The Δ scheme is remarkably simple: it amounts to weighted averaging of inter-frame differences, yet substantially outperforms complex 4D convolution approaches, embodying the philosophy that "choosing the right representation matters more than adding computation."
Constant computational cost is the defining advantage: backbone parameters and FLOPs are entirely independent of frame count, enabling the use of arbitrarily long historical sequences — a property of great value for real-time autonomous driving.
The motion-blur analogy is intuitive: accumulating differences resembles long-exposure photography producing motion blur, allowing the model to infer motion direction and speed from the "blurred traces."

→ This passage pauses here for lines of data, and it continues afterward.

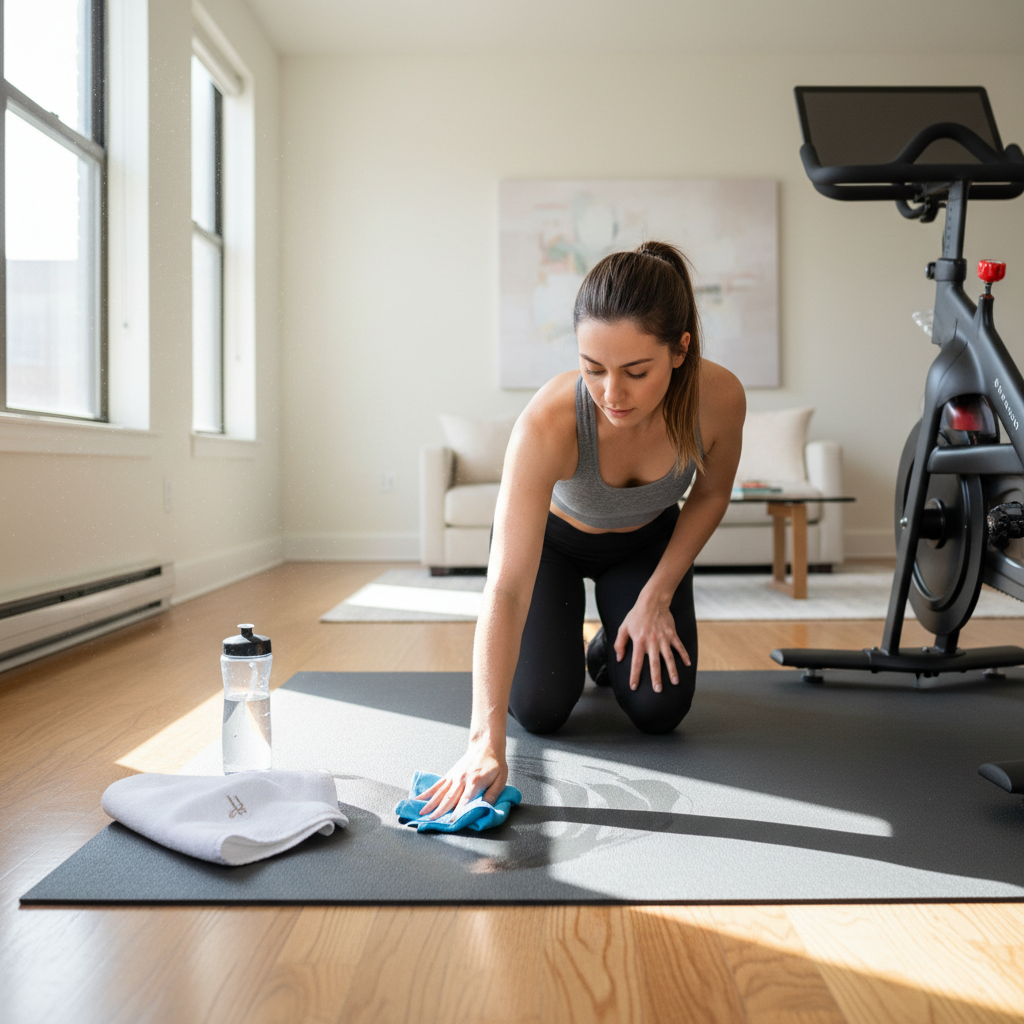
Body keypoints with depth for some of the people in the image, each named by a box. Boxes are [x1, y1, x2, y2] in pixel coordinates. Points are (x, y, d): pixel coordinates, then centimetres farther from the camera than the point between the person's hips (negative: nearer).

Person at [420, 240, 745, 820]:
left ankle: (610, 648, 27)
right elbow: (507, 591, -46)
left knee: (659, 710, -8)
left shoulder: (720, 397, -33)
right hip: (552, 537, -2)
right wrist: (487, 741, -52)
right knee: (540, 709, -11)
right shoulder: (548, 423, -43)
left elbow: (710, 496, -9)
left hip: (647, 539, 2)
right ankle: (565, 639, 24)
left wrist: (655, 598, -12)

Limitations & Future Work¶

The Δ scheme assumes voxel alignment — errors in ego-motion compensation may introduce noise into the difference features.
The category weights \(w_c\) and velocity coefficients \(\gamma_b\) are set manually; adaptive schemes remain unexplored.
Only MinkowskiNet is used as the 3D backbone; compatibility with other sparse convolution architectures (e.g., SpConv, TorchSparse) has not been verified.
The method's ability to handle non-rigid motion (e.g., pedestrian limb articulation) is not analyzed in detail.

vs. Flow4D: Flow4D constructs 4D spatiotemporal voxels and processes them with 3D spatial + 1D temporal convolutions, with computation scaling linearly with frame count. ΔFlow compresses temporal information into a constant-size representation via differencing, yielding a clear efficiency advantage.
vs. DeFlow: DeFlow uses only 2 frames with channel concatenation. ΔFlow extends this with multi-frame differencing and richer loss functions.
vs. EulerFlow: EulerFlow is an offline method (24h per sequence) that achieves high accuracy but is entirely unsuitable for real-time deployment. ΔFlow strikes a balance between accuracy and efficiency.

Rating¶

Novelty: ⭐⭐⭐⭐ The Δ scheme is simple yet highly effective; the category-balanced and instance consistency losses also provide practical value.
Experimental Thoroughness: ⭐⭐⭐⭐⭐ Three large-scale driving datasets, public leaderboard validation, detailed efficiency analysis, and cross-domain generalization experiments.
Writing Quality: ⭐⭐⭐⭐ Figures are clear (particularly the comparison of three multi-frame strategies), and the method description is concise and accessible.
Value: ⭐⭐⭐⭐⭐ Addresses the core scalability problem of multi-frame scene flow estimation; open-sourced code and pretrained weights offer significant value to the autonomous driving community.